Senator Rubio introduced a bill which would bar employers from getting any tax write-off for covering the cost of workers traveling to get an abortion. This has not yet moved forward.

We do expect to see bills addressing a spectrum of abortion-related issues come out now that the decision has been published.

Frequently Asked Questions

Question: We have several clients in states that 1) ban all abortions, 2) have trigger laws that will ban abortions in 1 month, and 3) are likely to ban abortions soon once their trigger laws are no longer held up in state court. How can those clients in those states cover travel expenses for employees to travel to a state where abortion is not banned?

Answer: Employers can reimburse travel expenses incurred by employees and/or spouses and dependents on a pre-tax basis through an employer-sponsored health plan so long as the expense qualifies as an eligible 213(d) medical expense. The Tax Code treats certain travel expenses, including transportation and lodging, which are incurred primarily for and essential to obtaining medical care, as eligible 213(d) medical expenses. This means they can be paid for by group health plans, including reimbursement through a health flexible spending account (FSA), health reimbursement arrangement (HRA), and/or health savings account (HSA), on a pre-tax basis. 

Example: An employee lives in Texas where they are banning all abortions within one month because of a trigger law. The employee calls a doctor in Colorado, where abortion is not banned, makes an appointment, and drives to Colorado to receive the procedure. The employee can use an FSA to pay for the travel expense as long as the employer hasn’t built in any guardrails not allowing this valid 213(d) expenses.

Question: Can employers cover travel expenses on a post-tax basis?

Answer: Employers can cover abortion-related travel expenses on a post-tax basis (for those clients not interested in offering FSA/HSA/HRA benefits). If the benefit is designed as a program established to pay for travel expenses incurred primarily for essential to medical care, it could trigger status as an employer-sponsored group health plan subject to laws such as ERISA and COBRA.

Question: How does this impact ERISA-governed plans? 

Answer: ERISA-governed plans are shielded from most state laws that would change the benefits provided by the plan or the way the plan is administered. Thus, ERISA preemption generally allows ERISA plans to operate exclusively under federal law as opposed to having to comply with patchwork state laws.

To the extent a state law would require the plan sponsor to amend its benefits plan to exclude or limit coverage of abortions, ERISA preemption would block that state law’s application to the plan. While ERISA preemption does apply to plans, it is VERY important that employers only act as a group health plan and not as a counselor here because acting as anything but a plan sponsor could waive ERISA preemption protection.
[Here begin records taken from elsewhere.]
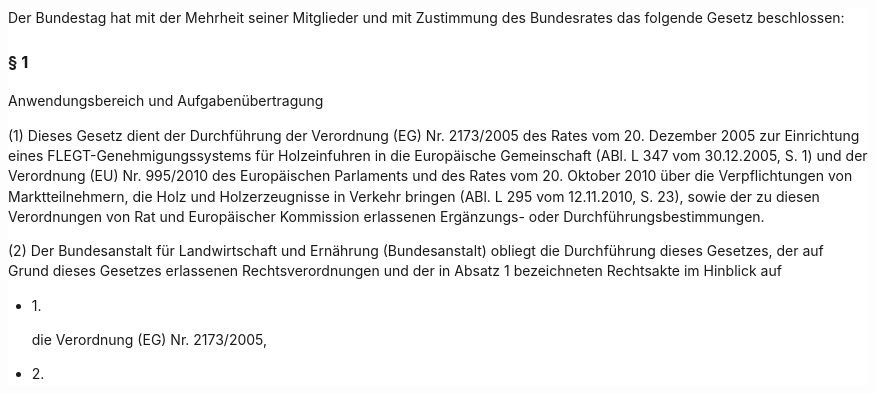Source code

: <div>

<div class="jnhtml">

<div>

<div class="jurAbsatz">

Der Bundestag hat mit der Mehrheit seiner Mitglieder und mit Zustimmung
des Bundesrates das folgende Gesetz beschlossen:

</div>

</div>

</div>

</div>

<span id="BJNR134500011BJNE000201360.html"></span>

### § 1  
Anwendungsbereich und Aufgabenübertragung

<div>

<div class="jnhtml">

<div>

<div class="jurAbsatz">

(1) Dieses Gesetz dient der Durchführung der Verordnung (EG) Nr.
2173/2005 des Rates vom 20. Dezember 2005 zur Einrichtung eines
FLEGT-Genehmigungssystems für Holzeinfuhren in die Europäische
Gemeinschaft (ABl. L 347 vom 30.12.2005, S. 1) und der Verordnung (EU)
Nr. 995/2010 des Europäischen Parlaments und des Rates vom 20. Oktober
2010 über die Verpflichtungen von Marktteilnehmern, die Holz und
Holzerzeugnisse in Verkehr bringen (ABl. L 295 vom 12.11.2010, S. 23),
sowie der zu diesen Verordnungen von Rat und Europäischer Kommission
erlassenen Ergänzungs- oder Durchführungsbestimmungen.

</div>

<div class="jurAbsatz">

(2) Der Bundesanstalt für Landwirtschaft und Ernährung (Bundesanstalt)
obliegt die Durchführung dieses Gesetzes, der auf Grund dieses Gesetzes
erlassenen Rechtsverordnungen und der in Absatz 1 bezeichneten
Rechtsakte im Hinblick auf

  - 1\.
    
    <div style="">
    
    die Verordnung (EG) Nr. 2173/2005,
    
    </div>

  - 2\.
    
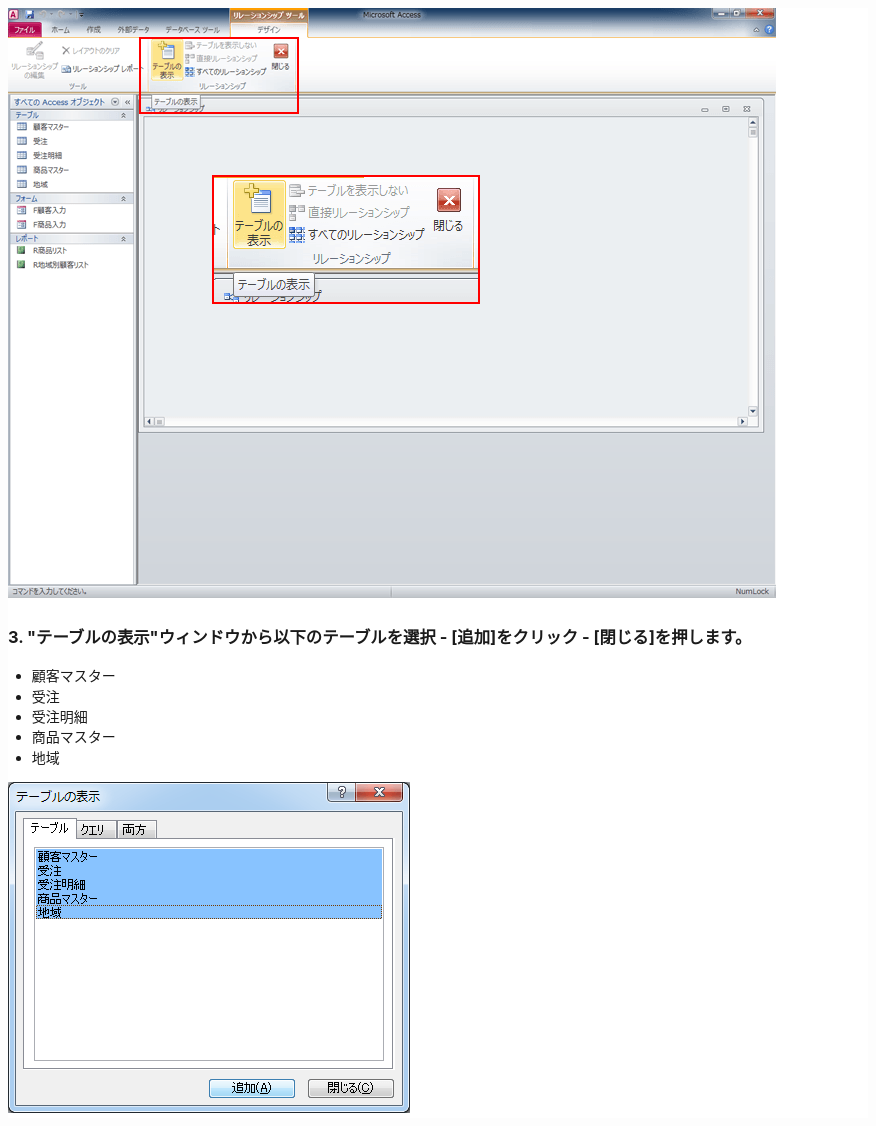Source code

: ![](./pic/relationship2.png)
### 3. "テーブルの表示"ウィンドウから以下のテーブルを選択 - [追加]をクリック - [閉じる]を押します。

-   顧客マスター
-   受注
-   受注明細
-   商品マスター
-   地域

![](./pic/relationship3.png)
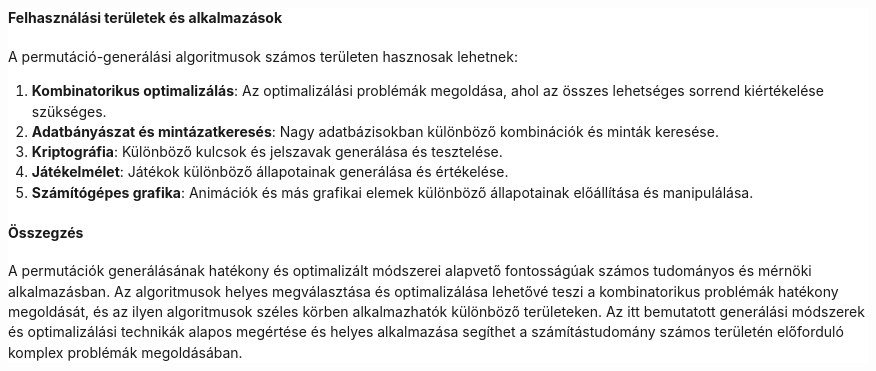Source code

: #### Felhasználási területek és alkalmazások

A permutáció-generálási algoritmusok számos területen hasznosak lehetnek:

1. **Kombinatorikus optimalizálás**: Az optimalizálási problémák megoldása, ahol az összes lehetséges sorrend kiértékelése szükséges.
2. **Adatbányászat és mintázatkeresés**: Nagy adatbázisokban különböző kombinációk és minták keresése.
3. **Kriptográfia**: Különböző kulcsok és jelszavak generálása és tesztelése.
4. **Játékelmélet**: Játékok különböző állapotainak generálása és értékelése.
5. **Számítógépes grafika**: Animációk és más grafikai elemek különböző állapotainak előállítása és manipulálása.

#### Összegzés

A permutációk generálásának hatékony és optimalizált módszerei alapvető fontosságúak számos tudományos és mérnöki alkalmazásban. Az algoritmusok helyes megválasztása és optimalizálása lehetővé teszi a kombinatorikus problémák hatékony megoldását, és az ilyen algoritmusok széles körben alkalmazhatók különböző területeken. Az itt bemutatott generálási módszerek és optimalizálási technikák alapos megértése és helyes alkalmazása segíthet a számítástudomány számos területén előforduló komplex problémák megoldásában.
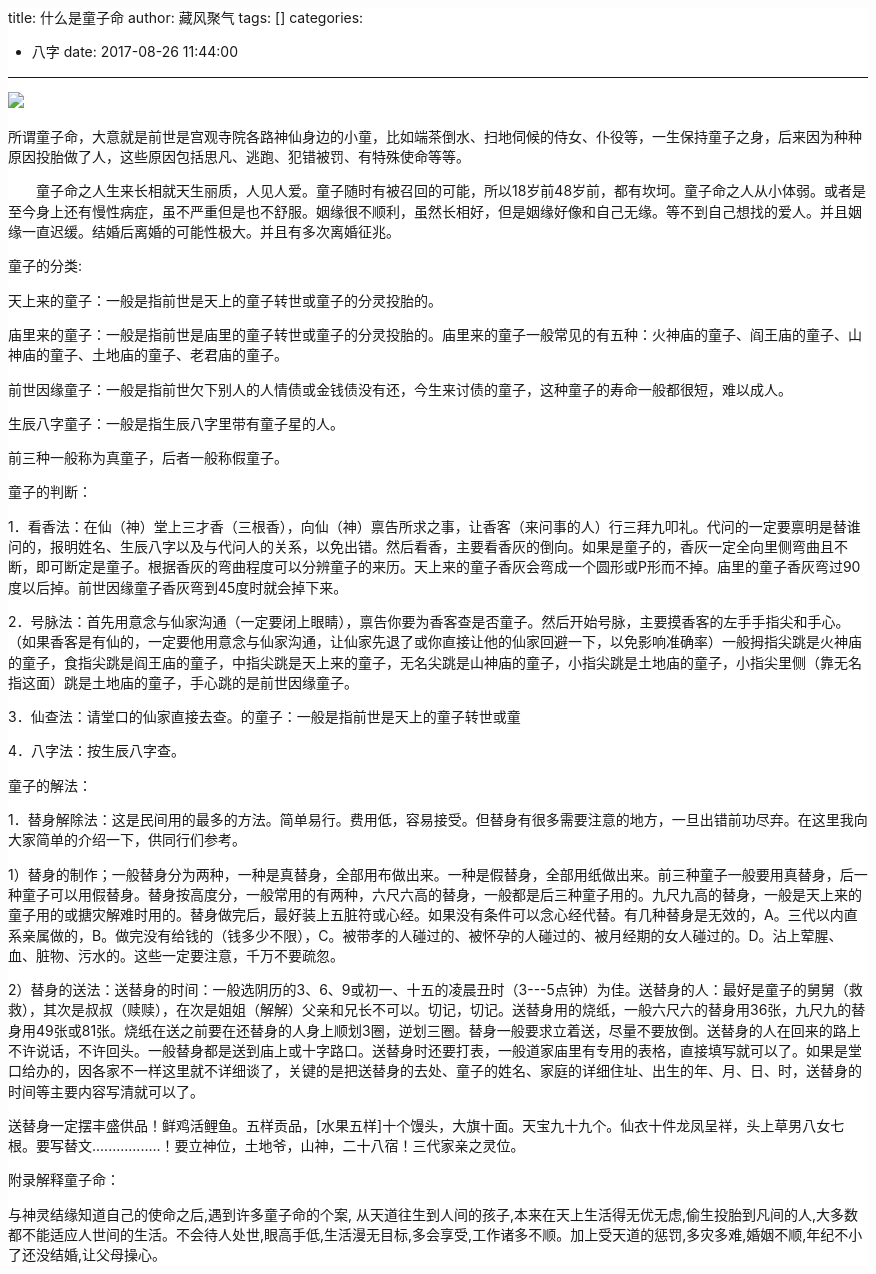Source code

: title: 什么是童子命
author: 藏风聚气
tags: []
categories:
  - 八字
date: 2017-08-26 11:44:00
---
![](http://fs-image.pull.net.cn/17-8-26/59759936.jpg!800)
   
   所谓童子命，大意就是前世是宫观寺院各路神仙身边的小童，比如端茶倒水、扫地伺候的侍女、仆役等，一生保持童子之身，后来因为种种原因投胎做了人，这些原因包括思凡、逃跑、犯错被罚、有特殊使命等等。

　　童子命之人生来长相就天生丽质，人见人爱。童子随时有被召回的可能，所以18岁前48岁前，都有坎坷。童子命之人从小体弱。或者是至今身上还有慢性病症，虽不严重但是也不舒服。姻缘很不顺利，虽然长相好，但是姻缘好像和自己无缘。等不到自己想找的爱人。并且姻缘一直迟缓。结婚后离婚的可能性极大。并且有多次离婚征兆。
  
  
  童子的分类:

天上来的童子：一般是指前世是天上的童子转世或童子的分灵投胎的。

庙里来的童子：一般是指前世是庙里的童子转世或童子的分灵投胎的。庙里来的童子一般常见的有五种：火神庙的童子、阎王庙的童子、山神庙的童子、土地庙的童子、老君庙的童子。

前世因缘童子：一般是指前世欠下别人的人情债或金钱债没有还，今生来讨债的童子，这种童子的寿命一般都很短，难以成人。

生辰八字童子：一般是指生辰八字里带有童子星的人。

前三种一般称为真童子，后者一般称假童子。

童子的判断：

1．看香法：在仙（神）堂上三才香（三根香），向仙（神）禀告所求之事，让香客（来问事的人）行三拜九叩礼。代问的一定要禀明是替谁问的，报明姓名、生辰八字以及与代问人的关系，以免出错。然后看香，主要看香灰的倒向。如果是童子的，香灰一定全向里侧弯曲且不断，即可断定是童子。根据香灰的弯曲程度可以分辨童子的来历。天上来的童子香灰会弯成一个圆形或P形而不掉。庙里的童子香灰弯过90度以后掉。前世因缘童子香灰弯到45度时就会掉下来。

2．号脉法：首先用意念与仙家沟通（一定要闭上眼睛），禀告你要为香客查是否童子。然后开始号脉，主要摸香客的左手手指尖和手心。（如果香客是有仙的，一定要他用意念与仙家沟通，让仙家先退了或你直接让他的仙家回避一下，以免影响准确率）一般拇指尖跳是火神庙的童子，食指尖跳是阎王庙的童子，中指尖跳是天上来的童子，无名尖跳是山神庙的童子，小指尖跳是土地庙的童子，小指尖里侧（靠无名指这面）跳是土地庙的童子，手心跳的是前世因缘童子。

3．仙查法：请堂口的仙家直接去查。的童子：一般是指前世是天上的童子转世或童

4．八字法：按生辰八字查。

童子的解法：

1．替身解除法：这是民间用的最多的方法。简单易行。费用低，容易接受。但替身有很多需要注意的地方，一旦出错前功尽弃。在这里我向大家简单的介绍一下，供同行们参考。

1）替身的制作；一般替身分为两种，一种是真替身，全部用布做出来。一种是假替身，全部用纸做出来。前三种童子一般要用真替身，后一种童子可以用假替身。替身按高度分，一般常用的有两种，六尺六高的替身，一般都是后三种童子用的。九尺九高的替身，一般是天上来的童子用的或搪灾解难时用的。替身做完后，最好装上五脏符或心经。如果没有条件可以念心经代替。有几种替身是无效的，A。三代以内直系亲属做的，B。做完没有给钱的（钱多少不限），C。被带孝的人碰过的、被怀孕的人碰过的、被月经期的女人碰过的。D。沾上荤腥、血、脏物、污水的。这些一定要注意，千万不要疏忽。

2）替身的送法：送替身的时间：一般选阴历的3、6、9或初一、十五的凌晨丑时（3---5点钟）为佳。送替身的人：最好是童子的舅舅（救救），其次是叔叔（赎赎），在次是姐姐（解解）父亲和兄长不可以。切记，切记。送替身用的烧纸，一般六尺六的替身用36张，九尺九的替身用49张或81张。烧纸在送之前要在还替身的人身上顺划3圈，逆划三圈。替身一般要求立着送，尽量不要放倒。送替身的人在回来的路上不许说话，不许回头。一般替身都是送到庙上或十字路口。送替身时还要打表，一般道家庙里有专用的表格，直接填写就可以了。如果是堂口给办的，因各家不一样这里就不详细谈了，关键的是把送替身的去处、童子的姓名、家庭的详细住址、出生的年、月、日、时，送替身的时间等主要内容写清就可以了。

送替身一定摆丰盛供品！鲜鸡活鲤鱼。五样贡品，[水果五样]十个馒头，大旗十面。天宝九十九个。仙衣十件龙凤呈祥，头上草男八女七根。要写替文.................！要立神位，土地爷，山神，二十八宿！三代家亲之灵位。

附录解释童子命：

与神灵结缘知道自己的使命之后,遇到许多童子命的个案, 从天道往生到人间的孩子,本来在天上生活得无优无虑,偷生投胎到凡间的人,大多数都不能适应人世间的生活。不会待人处世,眼高手低,生活漫无目标,多会享受,工作诸多不顺。加上受天道的惩罚,多灾多难,婚姻不顺,年纪不小了还没结婚,让父母操心。
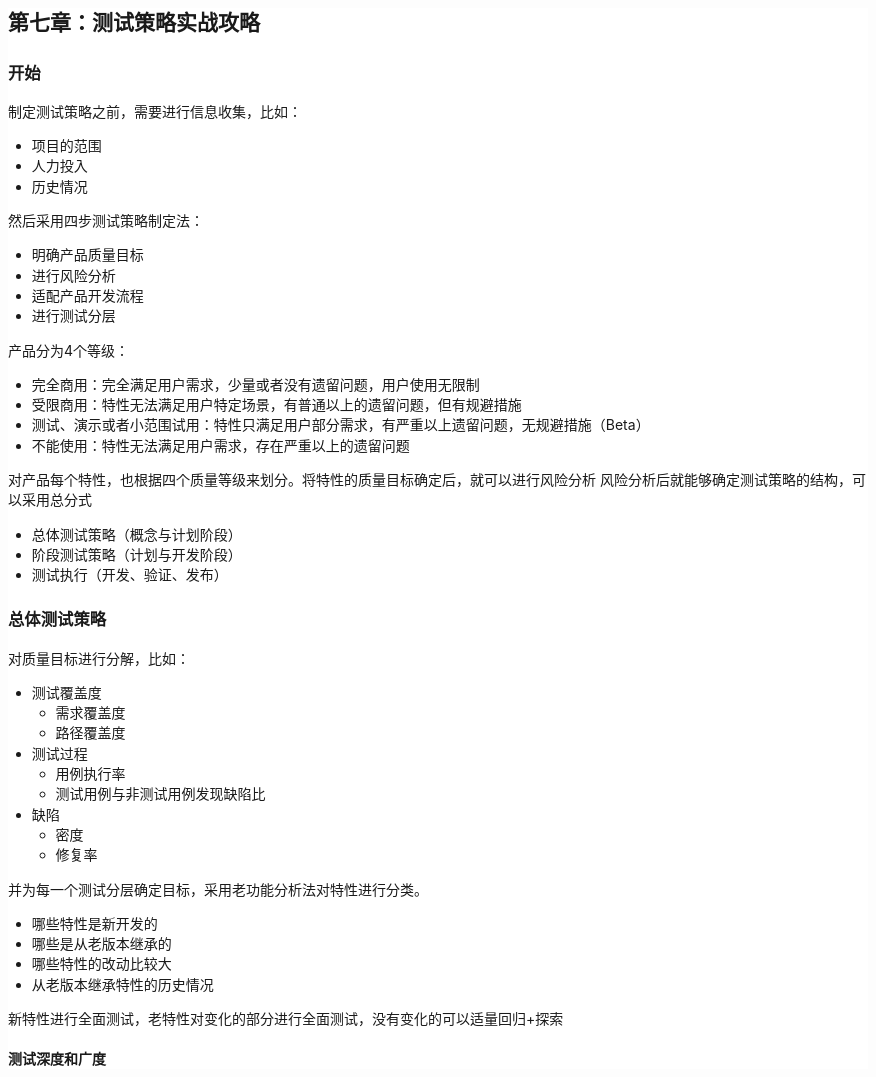 ## 第七章：测试策略实战攻略

### 开始

制定测试策略之前，需要进行信息收集，比如：

- 项目的范围
- 人力投入
- 历史情况

然后采用四步测试策略制定法：

- 明确产品质量目标
- 进行风险分析
- 适配产品开发流程
- 进行测试分层

产品分为4个等级：

- 完全商用：完全满足用户需求，少量或者没有遗留问题，用户使用无限制
- 受限商用：特性无法满足用户特定场景，有普通以上的遗留问题，但有规避措施
- 测试、演示或者小范围试用：特性只满足用户部分需求，有严重以上遗留问题，无规避措施（Beta）
- 不能使用：特性无法满足用户需求，存在严重以上的遗留问题

对产品每个特性，也根据四个质量等级来划分。将特性的质量目标确定后，就可以进行风险分析
风险分析后就能够确定测试策略的结构，可以采用总分式

- 总体测试策略（概念与计划阶段）
- 阶段测试策略（计划与开发阶段）
- 测试执行（开发、验证、发布）

### 总体测试策略

对质量目标进行分解，比如：

- 测试覆盖度
  - 需求覆盖度
  - 路径覆盖度
- 测试过程
  - 用例执行率
  - 测试用例与非测试用例发现缺陷比
- 缺陷
  - 密度
  - 修复率

并为每一个测试分层确定目标，采用老功能分析法对特性进行分类。

- 哪些特性是新开发的
- 哪些是从老版本继承的
- 哪些特性的改动比较大
- 从老版本继承特性的历史情况

新特性进行全面测试，老特性对变化的部分进行全面测试，没有变化的可以适量回归+探索

#### 测试深度和广度
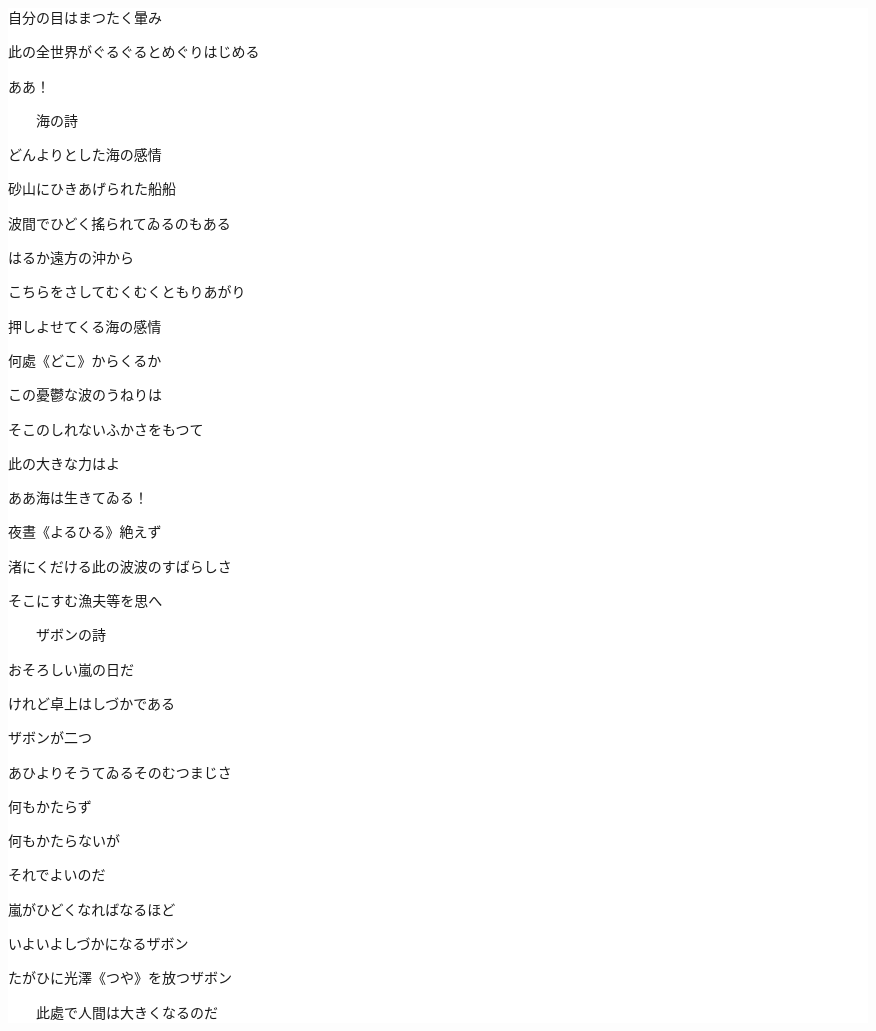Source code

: 自分の目はまつたく暈み

此の全世界がぐるぐるとめぐりはじめる

ああ！



　　海の詩



どんよりとした海の感情

砂山にひきあげられた船船

波間でひどく搖られてゐるのもある

はるか遠方の沖から

こちらをさしてむくむくともりあがり

押しよせてくる海の感情

何處《どこ》からくるか

この憂鬱な波のうねりは

そこのしれないふかさをもつて

此の大きな力はよ

ああ海は生きてゐる！

夜晝《よるひる》絶えず

渚にくだける此の波波のすばらしさ

そこにすむ漁夫等を思へ



　　ザボンの詩



おそろしい嵐の日だ

けれど卓上はしづかである

ザボンが二つ

あひよりそうてゐるそのむつまじさ

何もかたらず

何もかたらないが

それでよいのだ

嵐がひどくなればなるほど

いよいよしづかになるザボン

たがひに光澤《つや》を放つザボン



　　此處で人間は大きくなるのだ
While ERISA’s preemption shield might prohibit a state from directly dictating to a group health plan whether it can cover abortion, states do have the right to dictate to insurance companies supplying insured coverage whether those companies must (or must not) cover certain procedures. ERISA specifically states that its exemption powers do not extend to any law of any state which regulates insurance. As such, when employer plan sponsors purchase a group insurance policy through a state-licensed carrier (as opposed to offering self-insured coverage), that policy comes with state-imposed mandates and restrictions. So here, it matters if the plan is self-funded or fully insured, along with what state they are in.

Self-funded ERISA plans are not regulated by insurance and therefore have the protection of ERISA preemption.

It’s also important to remember that most government and church groups are NOT covered by ERISA and therefore cannot claim ERISA preemption, which means they would likely be subject to state law, including those state laws related to abortion.